Problèmes à résoudre:
a: Dans le texte sur la « génération perdue », qu'est-ce qui conforte la jeune fille de 16 ans dans son idée de mort imminente ? Répondez en une à trois phrases.
b: Prolongez le texte sur la « génération perdue » à partir de sa dernière phrase.

Texte choisi:
▶

« La génération perdue »
Nous partons d’une parole d’un jeune homme, Erwan, âgé de 18 ans, qui souffre suite à deux ruptures amoureuses consécutives et qui viendra à dire, lors d’un entretien, « nous sommes une génération perdue ».
Il a beaucoup de colère en lui, car vit ces ruptures comme quelque chose d’injuste qu’il ne comprend pas. Dit que les moqueries quotidiennes au sein du centre de formation ne l’affectent pas mais nourrissent sa colère en lui, comme une « boule de haine », qu’il garde en lui. Ne parle pas de ses émotions et de ses ressentis aux autres, ne les montrent pas, il dit « avoir un masque ». Il garde tout en lui et parfois cela peut exploser. Quand il sent que ça monte il se « cache » et va pleurer ou exprimer sa colère en toute discrétion.
Il ne s’estime pas, n’a pas confiance en lui, doute sans cesse de lui.
Il réussit à nommer des qualités comme sa faculté d’écoute, il aime aider les autres quand ils se sentent mal, car cela lui fait du bien. Nomme aussi qu’il peut être « trop gentil, trop con » mesurant que parfois certains en abusent et ajoute qu’il ne sait pas quand l’autre en abuse, il ne perçoit pas toujours la limite franchie par l’autre.
Il nomme le rêve de se marier, d’avoir des enfants, a une perception bucolique de la vie de couple, même s’il dit qu’il n’est pas dupe car il sait qu’il n’est pas parfait et ne recherche pas « une femme parfaite ». Il ne sait pas s’il peut encore rêver, en tout cas, il met son rêve de côté, en lien avec cette impression d’un impossible de la rencontre.
Génération désenchantée
Nous pourrions nous dire que nous sommes loin d’une certaine chanson des années 90 « Génération désenchantée », mais en fait cela semble être la réalité de beaucoup de jeunes gens qui sont confrontés à ce réel qui fait effraction et qui fait trauma.
Telle cette jeune fille âgée de 16 ans, en première au lycée, qui nomme qu’elle est persuadée qu’elle ne vivra pas au-delà de 25 ans, sans pouvoir dire pourquoi, elle le sait, elle « le sent ». Ce qui empêche pour elle toute projection, dans le sens où elle ne se voit nulle part après le BAC, n’a pas de projet quant à des rencontres amicales ou amoureuses, des projets de voyage, de travail…semble figée dans un présent morose et triste, où l’absence d’envie et d’élan domine. Elle s’est renseignée sur le net et a découvert qu’elle n’était pas la seule à penser ainsi, ce qui la conforte dans cette idée de mort imminente, avant d’avoir vécu.

◀

Entrées de données:
▶

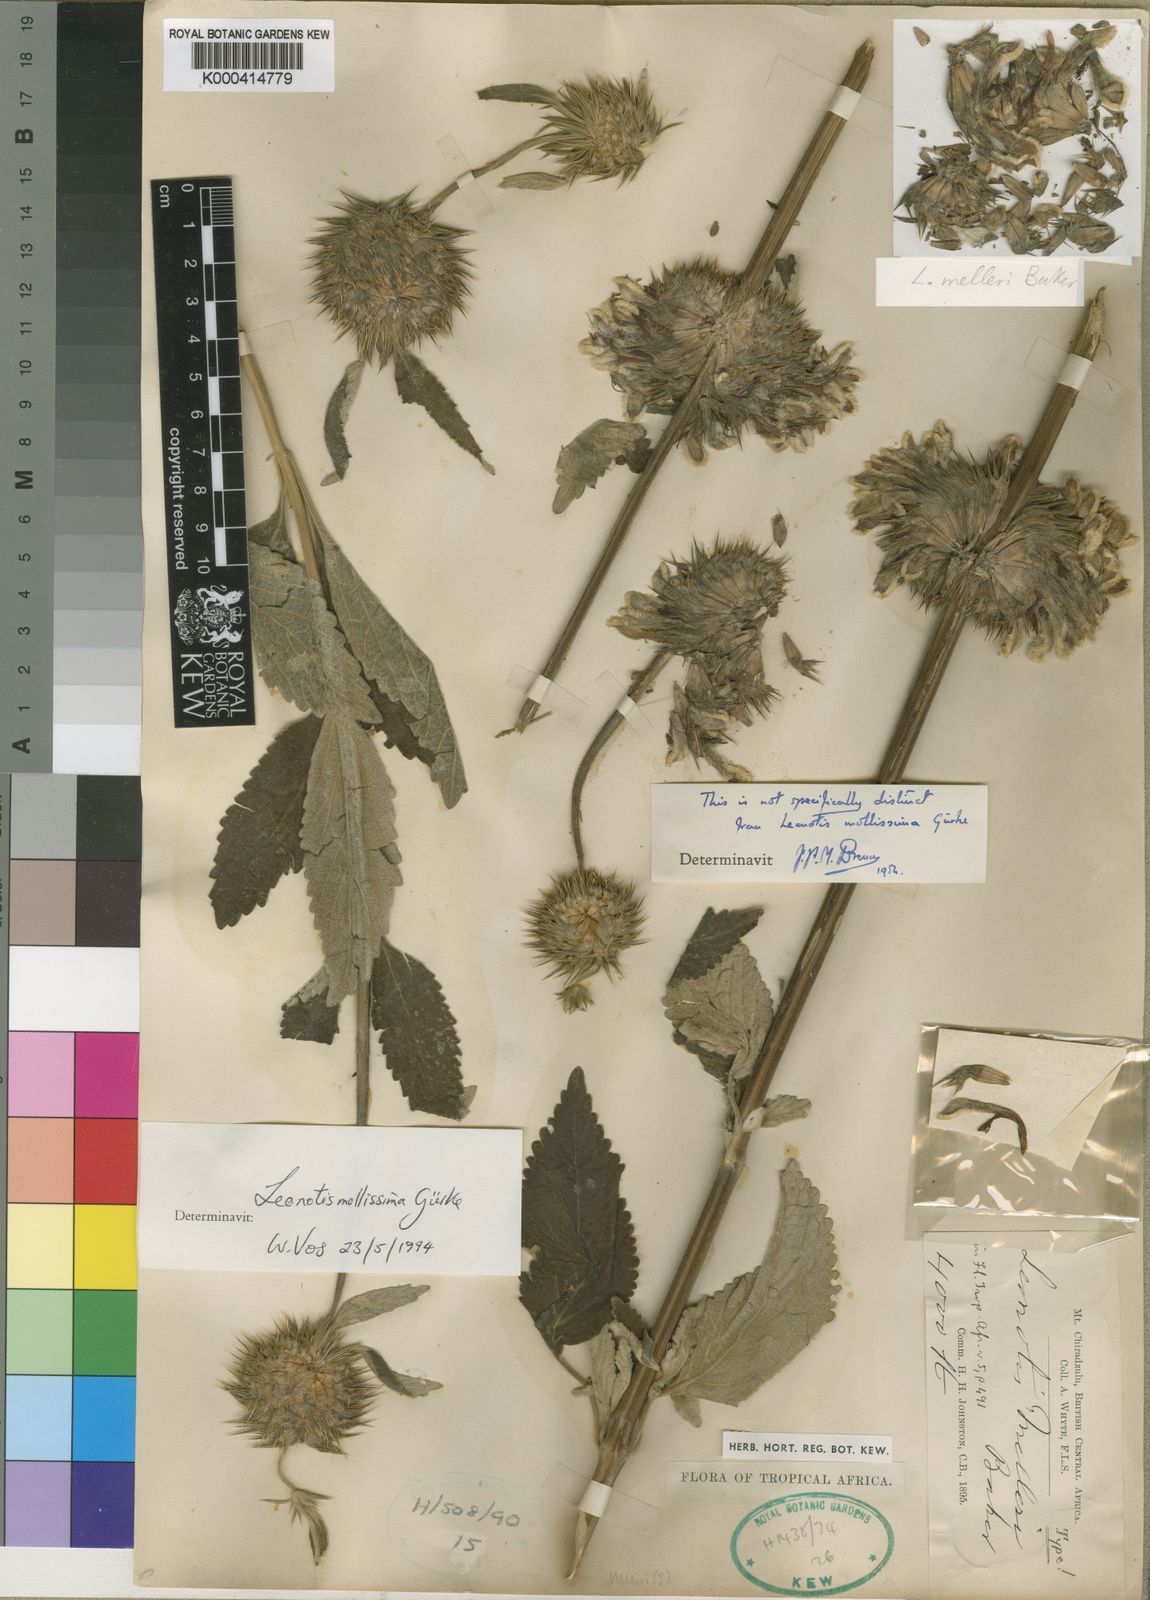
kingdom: Plantae
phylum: Tracheophyta
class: Magnoliopsida
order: Lamiales
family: Lamiaceae
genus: Leonotis
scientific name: Leonotis ocymifolia
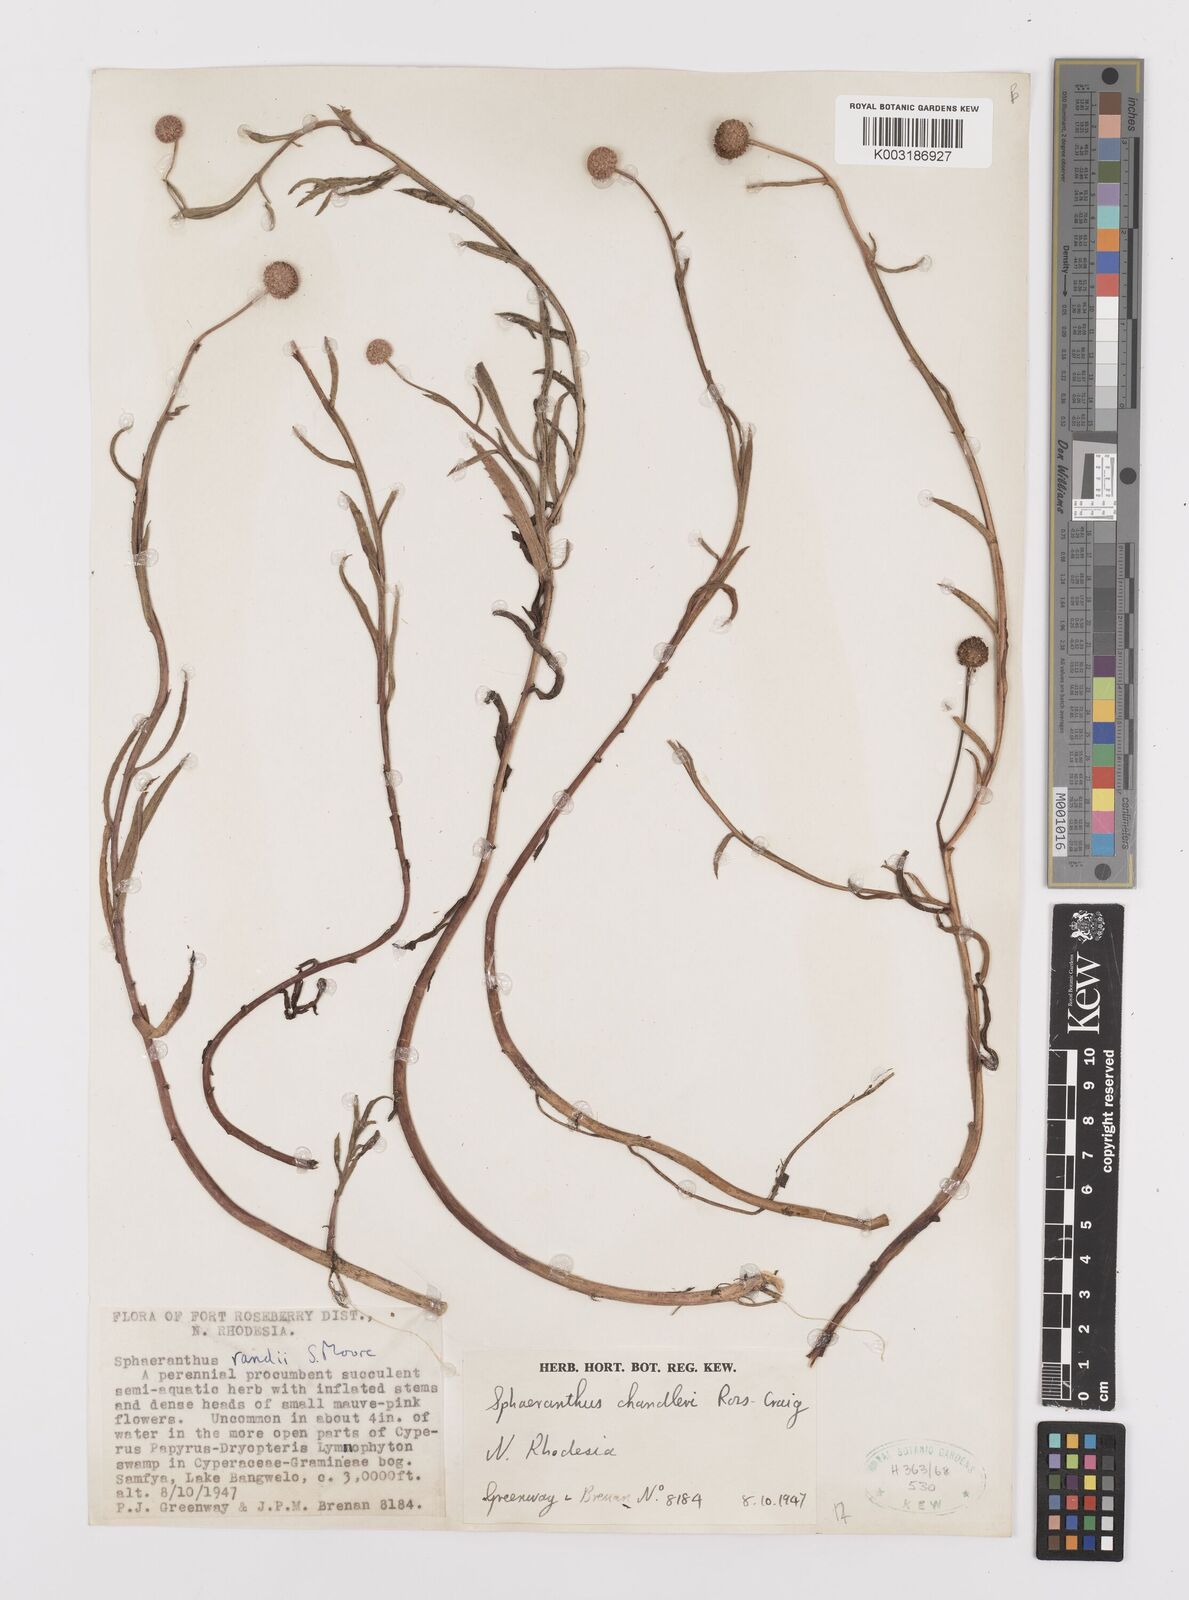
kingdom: Plantae
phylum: Tracheophyta
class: Magnoliopsida
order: Asterales
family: Asteraceae
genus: Sphaeranthus
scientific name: Sphaeranthus chandleri
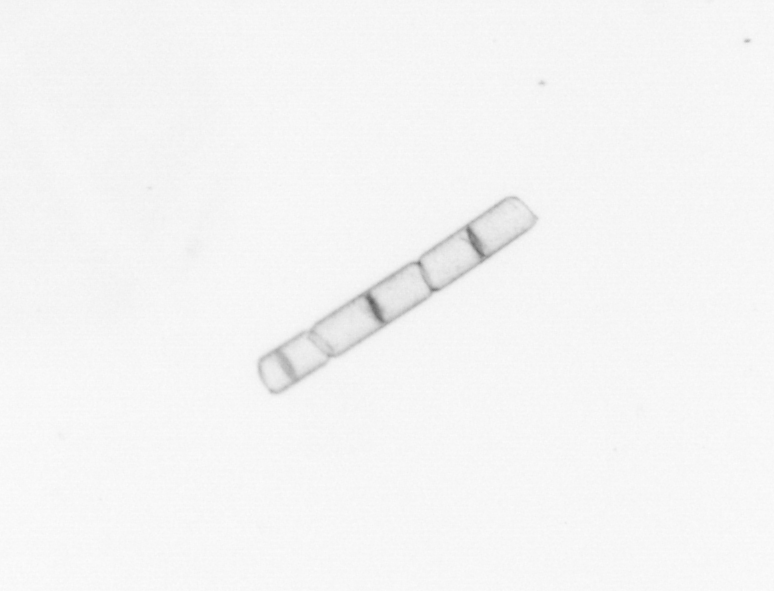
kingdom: Chromista
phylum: Ochrophyta
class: Bacillariophyceae
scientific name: Bacillariophyceae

◀

Réponses par tâche:
a: Elle s'est renseignée sur internet et y a découvert qu'elle n'était pas la seule à penser ainsi. C'est cette découverte qui la conforte dans l'idée qu'elle mourra avant d'avoir vécu.

b:
Ou cette jeune fille, âgée de 16 ans également, qui essaie de composer avec son présent, n’aimant pas aller en cours, ne réussissant pas à se projeter si ce n’est par le biais de son copain qui se projette pour deux. Sa question est « qu’est-ce qui se passe après la mort ? », ayant besoin de se l’imaginer avant de vivre sa vie et de s’imaginer de son vivant. Elle ne se rattache à rien, elle est « sur pause », elle nomme son amour pour son copain qui représente beaucoup à ses yeux car il essaie de la comprendre même si parfois « il n’y comprend rien ». Elle semble être dans un présent qui n’a pas de consistance, où il lui faut trouver sa solution pour que ça tienne pour elle, comme le sport qu’elle a pratiqué, la religion et maintenant les faux ongles qu’elles dessinent comme des œuvres d’art éphémères.
A quoi se raccrocher alors ?
Au sein du Point Accueil Ecoute Jeunes de Lorient, nous accueillons les jeunes en questionnement quant à leur présent et leur quotidien, quant à leur lien aux autres, qui en soi ne les rassure pas, par une absence de fiabilité, où la confiance n’y est plus. Le temps des entretiens va consister à se rassembler, à se retrouver, à retrouver le fil ou le cours de sa vie, de sa scolarité, de son rapport aux autres, son rapport à soi et au corps…
Le PAEJ apparaît comme un point d’accroche, et l’accompagnement comme un plus ou moins long cheminement, « un voyage », sinueux parfois, pour aller vers sa solution, sa réponse.
Du côté du cinéma
« Jouer avec le feu » de Delphine et Muriel Coulin (2024)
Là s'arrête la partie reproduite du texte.